Text passage:
Why I Stopped Buying Metal Miners
I hate to make blanket statements, so understand I am speaking for myself. There are much better investors out there that can pick and choose the best metal miners and they do great, I was never one of them! I did have a few winners, but mostly what happens is you get a nice run up in gold or silver, the miner you have exposure to moves up a little, then management makes a monster acquisition, blows a earnings quarter, or some other calamity and while the metals are up 15% your miner is down 20%. It gets annoying fast.
The Golden Truth has a tale of such a firm today:
AngloGold Ashanti Throws In The Towel On Its Massive Gold Hedge
Punch up AU versus GLD and you will see what I mean. I am not knocking all miners, just saying I stopped buying them a while ago.
Asking the Right Question
Jake over at EconomPic asks the most pertinent question about government interventions (in this case currency, but in reality across all interventions).
First off, a little color.
The Bank of Japan massively intervened in the Yen causing by selling around 20 Billion dollars worth of them, and of course Economic Disconnect does not play fiat currencies either because of extreme volatility!
For fun, check out the dueling headlines:
Japan intervenes to weaken yen; more to come
versus
U.S. industry and lawmakers urge action on China's yuan
And if you want more fun, what if China was forcing Japan to devalue? (via Tim Duy):
Yen Intervention, or Why Japan is Now Carrying China's Water?
Now I have always been clear I am not an FX man, I don't like to deal in the imaginary too much. Whether Japan's move today can work will depend on how much follow through they continue with and how much traders want to go with them. Early reports (since changed tremendously) reported that Japan did this in concert with several central banks knowledge and help, but the story now is that Japan did this all alone and told nobody. I leave it to the reader to figure out for themselves which to believe.
Ok, back to EconmPic's question:
First of all... I am many things and a currency expert is not one of them...
With that said... I completely understand why Japan is intervening in the currency markets for economic purposes (a strong yen is hurting exports), BUT isn't the ability to literally print an overvalued piece of paper the ultimate prize?
For years, counter-fitters have printed worthless paper in the hopes of using it to buy things of value, but with Japan they can do this legally! Why not open up the printing presses and use that new currency to buy goods of value from abroad (I'm not talking other currencies, I'm talking REAL assets)?
To me this will result in at least one of the following (though, I'm sure there are 1000 more):
-A weaker Yen (i.e. the goal)
-Inflation (i.e. the best thing that could happen to Japan so that monetary policy would actually work)
-Nothing to the Yen or to inflation, which means you got a bunch of real assets... for free.
What am I missing?
Oh man what a great way to frame the question!
If you have been reading this site over the years I have covered this question (not quite in this form) many times. Rather than offer it again, I would love to see the readers answers in the comments here or over at Jake's site. I may give a written form of my answer in tomorrow's post. I think this question is of the utmost importance if you want to understand the way the world works. I know I can count on some good stuff.
Have a good night.
2 comments:
My Friday night music pick is "Puff, The Magic Dragon" by Peter, Paul and Mary. Thanks.
It's about getting free stuff. Sounds plausible. I mean, who's not down with that?

About this exercise: Rewrite the part of the blog post starting at "The Bank of" and ending at "of extreme volatility!", swapping "Bank of Japan" for "Japanese central bank".

Provided records:
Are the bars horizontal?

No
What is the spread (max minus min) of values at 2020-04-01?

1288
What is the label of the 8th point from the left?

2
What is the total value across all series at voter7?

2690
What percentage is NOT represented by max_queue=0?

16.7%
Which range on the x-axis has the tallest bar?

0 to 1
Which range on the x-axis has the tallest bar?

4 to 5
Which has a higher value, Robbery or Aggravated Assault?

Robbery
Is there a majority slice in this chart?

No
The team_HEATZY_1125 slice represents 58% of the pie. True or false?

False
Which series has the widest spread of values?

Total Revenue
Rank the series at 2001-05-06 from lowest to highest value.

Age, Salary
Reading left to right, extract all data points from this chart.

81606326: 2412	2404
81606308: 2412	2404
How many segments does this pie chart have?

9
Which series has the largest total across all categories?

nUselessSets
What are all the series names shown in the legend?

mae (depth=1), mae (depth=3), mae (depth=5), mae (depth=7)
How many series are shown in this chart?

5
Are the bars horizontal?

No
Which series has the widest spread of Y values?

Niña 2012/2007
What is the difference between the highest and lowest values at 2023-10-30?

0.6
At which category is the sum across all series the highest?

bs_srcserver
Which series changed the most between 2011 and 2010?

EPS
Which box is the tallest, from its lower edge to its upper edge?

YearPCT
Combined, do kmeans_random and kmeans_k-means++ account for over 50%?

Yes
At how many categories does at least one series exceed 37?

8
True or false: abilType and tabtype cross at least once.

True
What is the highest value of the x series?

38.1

Answer section:
The Japanese central bank massively intervened in the Yen causing by selling around 20 Billion dollars worth of them, and of course Economic Disconnect does not play fiat currencies either because of extreme volatility!